WORK TO COMPLETE >>
Look through the listing below for the line containing "thumb cmc: (62, 58)". Copy it and each line after it up to and including the line containing "ring dip: (192, 249)", exactly, leaving out pictures.

▬▬▬▬▬▬▬▬▬▬

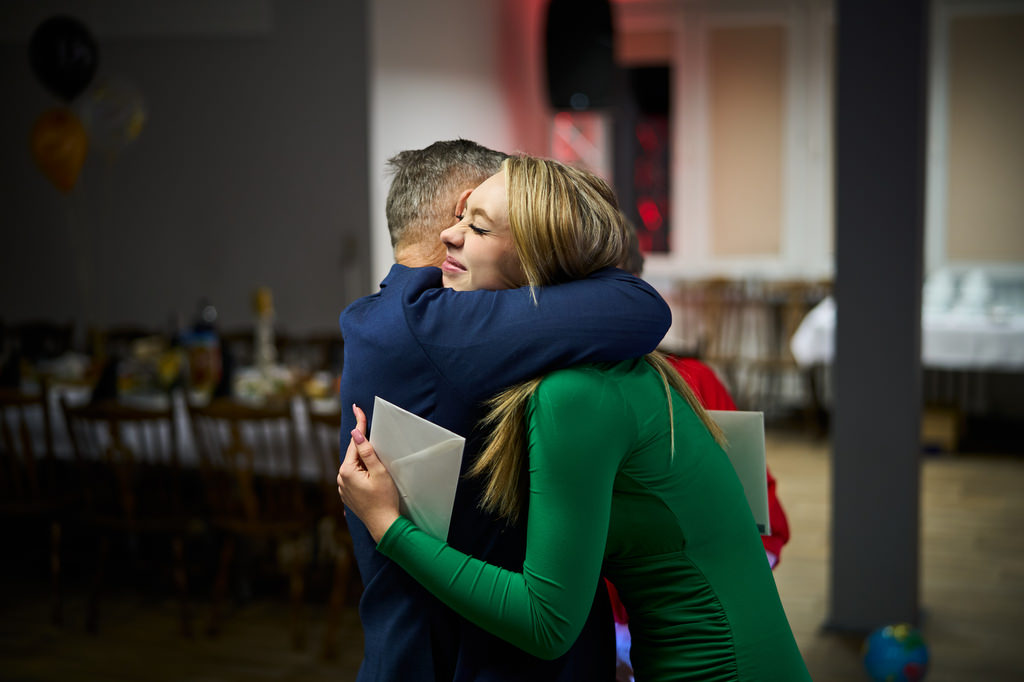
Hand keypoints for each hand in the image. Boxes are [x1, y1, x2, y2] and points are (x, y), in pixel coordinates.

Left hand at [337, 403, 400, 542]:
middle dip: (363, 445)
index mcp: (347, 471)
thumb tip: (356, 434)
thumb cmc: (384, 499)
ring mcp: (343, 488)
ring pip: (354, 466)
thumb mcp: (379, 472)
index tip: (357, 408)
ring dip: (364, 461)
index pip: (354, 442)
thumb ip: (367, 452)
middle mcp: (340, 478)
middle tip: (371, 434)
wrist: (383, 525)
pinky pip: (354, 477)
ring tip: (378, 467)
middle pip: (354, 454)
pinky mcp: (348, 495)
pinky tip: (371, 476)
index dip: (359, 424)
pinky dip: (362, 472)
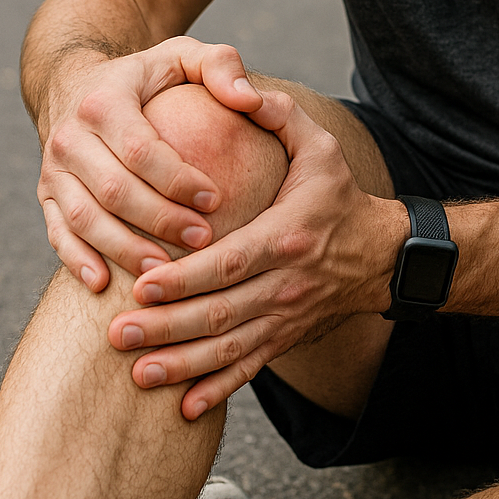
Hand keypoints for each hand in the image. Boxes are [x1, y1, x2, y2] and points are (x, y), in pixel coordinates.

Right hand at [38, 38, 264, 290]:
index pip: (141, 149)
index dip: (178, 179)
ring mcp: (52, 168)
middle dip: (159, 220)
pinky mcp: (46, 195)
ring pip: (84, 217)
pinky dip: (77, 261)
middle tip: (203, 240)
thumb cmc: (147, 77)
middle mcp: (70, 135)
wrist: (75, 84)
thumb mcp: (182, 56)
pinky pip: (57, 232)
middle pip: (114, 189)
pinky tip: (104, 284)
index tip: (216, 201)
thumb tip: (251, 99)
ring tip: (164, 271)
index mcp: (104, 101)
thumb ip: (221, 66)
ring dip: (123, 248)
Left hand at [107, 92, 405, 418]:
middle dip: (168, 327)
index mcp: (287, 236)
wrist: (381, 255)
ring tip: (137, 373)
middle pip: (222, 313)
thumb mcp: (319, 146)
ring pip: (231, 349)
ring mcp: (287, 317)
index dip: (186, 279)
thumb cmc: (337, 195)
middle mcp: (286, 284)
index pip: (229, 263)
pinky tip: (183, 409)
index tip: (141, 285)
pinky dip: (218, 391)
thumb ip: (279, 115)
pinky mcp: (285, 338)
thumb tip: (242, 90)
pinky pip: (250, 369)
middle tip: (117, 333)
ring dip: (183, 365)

▬▬▬▬▬▬▬▬▬▬

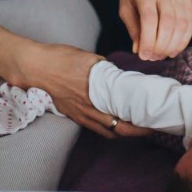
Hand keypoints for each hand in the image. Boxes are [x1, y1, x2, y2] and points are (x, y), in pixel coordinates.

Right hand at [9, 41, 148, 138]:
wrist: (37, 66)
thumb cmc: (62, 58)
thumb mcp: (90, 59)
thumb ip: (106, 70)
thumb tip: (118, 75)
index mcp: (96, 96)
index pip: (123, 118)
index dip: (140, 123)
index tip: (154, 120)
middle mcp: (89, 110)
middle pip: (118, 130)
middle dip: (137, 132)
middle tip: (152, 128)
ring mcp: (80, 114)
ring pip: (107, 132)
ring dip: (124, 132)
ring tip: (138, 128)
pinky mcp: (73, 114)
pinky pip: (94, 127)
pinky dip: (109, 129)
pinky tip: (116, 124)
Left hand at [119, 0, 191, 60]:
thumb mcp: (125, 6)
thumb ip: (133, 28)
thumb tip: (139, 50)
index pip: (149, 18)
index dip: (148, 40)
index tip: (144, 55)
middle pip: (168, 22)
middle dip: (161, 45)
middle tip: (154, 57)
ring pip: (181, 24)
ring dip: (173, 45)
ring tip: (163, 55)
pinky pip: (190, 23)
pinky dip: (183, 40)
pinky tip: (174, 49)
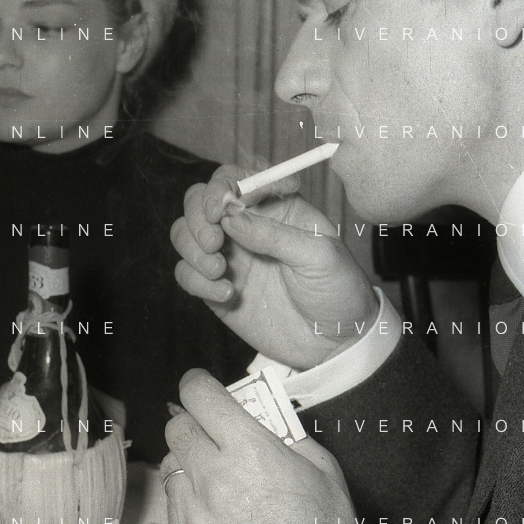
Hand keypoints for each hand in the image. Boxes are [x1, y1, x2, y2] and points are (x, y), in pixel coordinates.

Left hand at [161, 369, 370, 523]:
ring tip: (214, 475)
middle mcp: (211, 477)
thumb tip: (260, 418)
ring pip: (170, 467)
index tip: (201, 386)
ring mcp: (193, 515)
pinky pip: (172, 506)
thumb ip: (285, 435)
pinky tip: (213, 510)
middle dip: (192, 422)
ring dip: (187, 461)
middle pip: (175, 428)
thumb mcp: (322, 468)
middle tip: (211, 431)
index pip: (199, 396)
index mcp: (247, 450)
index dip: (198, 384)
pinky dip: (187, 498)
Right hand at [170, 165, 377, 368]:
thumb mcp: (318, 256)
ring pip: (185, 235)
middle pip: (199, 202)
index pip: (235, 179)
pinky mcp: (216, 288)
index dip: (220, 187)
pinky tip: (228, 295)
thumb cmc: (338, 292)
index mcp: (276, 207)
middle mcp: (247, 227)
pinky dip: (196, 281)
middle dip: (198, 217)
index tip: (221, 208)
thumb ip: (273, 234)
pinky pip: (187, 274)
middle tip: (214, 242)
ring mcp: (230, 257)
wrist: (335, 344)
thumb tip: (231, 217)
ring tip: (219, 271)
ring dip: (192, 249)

▬▬▬▬▬▬▬▬▬▬

TASK RESULT >>
thumb cmc: (62, 58)
thumb mcp: (90, 59)
thumb ip: (106, 70)
thumb tip: (118, 75)
index mcp: (96, 96)
index pip: (123, 118)
index dip: (140, 123)
index tip: (154, 120)
middle mcp: (89, 110)
middle pip: (118, 130)
middle dip: (137, 132)
middle tip: (152, 128)
ring mcp: (80, 114)
ring pip: (107, 132)
ring dip: (124, 132)
ring tip: (138, 128)
pinky mcp: (73, 114)
pinky pip: (94, 127)
pinky dip: (109, 129)
pinky tip: (116, 124)
Left hand at [119, 0, 191, 60]:
thumb mcp: (125, 6)
thumb ip: (133, 28)
thumb tip: (139, 50)
index pip: (149, 18)
index dip: (148, 40)
index tip: (144, 55)
middle pip: (168, 22)
middle dip: (161, 45)
middle tip: (154, 57)
ring pip: (181, 24)
ring dip: (173, 45)
ring tip: (163, 55)
pinky pip: (190, 23)
pinky dip: (183, 40)
pinky tip: (174, 49)
Hand keypoints for each hand in the image. Boxes are [x1, y1, x2, y2] and points are (x, y), in pixel coordinates.

Left hand at [161, 369, 370, 523]:
ring tip: (214, 475)
middle mcp: (211, 477)
thumb tip: (260, 418)
ring pip: (170, 467)
index tip: (201, 386)
ring mcp: (193, 515)
pinky pip: (172, 506)
thumb ip: (285, 435)
pinky tip: (213, 510)
middle dip: (192, 422)
ring dip: (187, 461)
middle pip: (175, 428)
thumb mcp: (322, 468)
middle tip: (211, 431)
index pip: (199, 396)
index mcp: (247, 450)
index dip: (198, 384)
pinky dip: (187, 498)
Right hand at [170, 165, 377, 368]:
thumb mcp: (318, 256)
ring pip: (185, 235)
middle pip: (199, 202)
index pip: (235, 179)
pinky mcp: (216, 288)
index dip: (220, 187)
pinky tip: (228, 295)
thumb cmc: (338, 292)
index mcp: (276, 207)
middle mcp: (247, 227)
pinky dip: (196, 281)
middle dip: (198, 217)
index tip: (221, 208)
thumb ip: (273, 234)
pinky pip: (187, 274)
middle tip: (214, 242)
ring mcp: (230, 257)
wrist: (335, 344)
thumb tip: (231, 217)
ring tip: (219, 271)
ring dip: (192, 249)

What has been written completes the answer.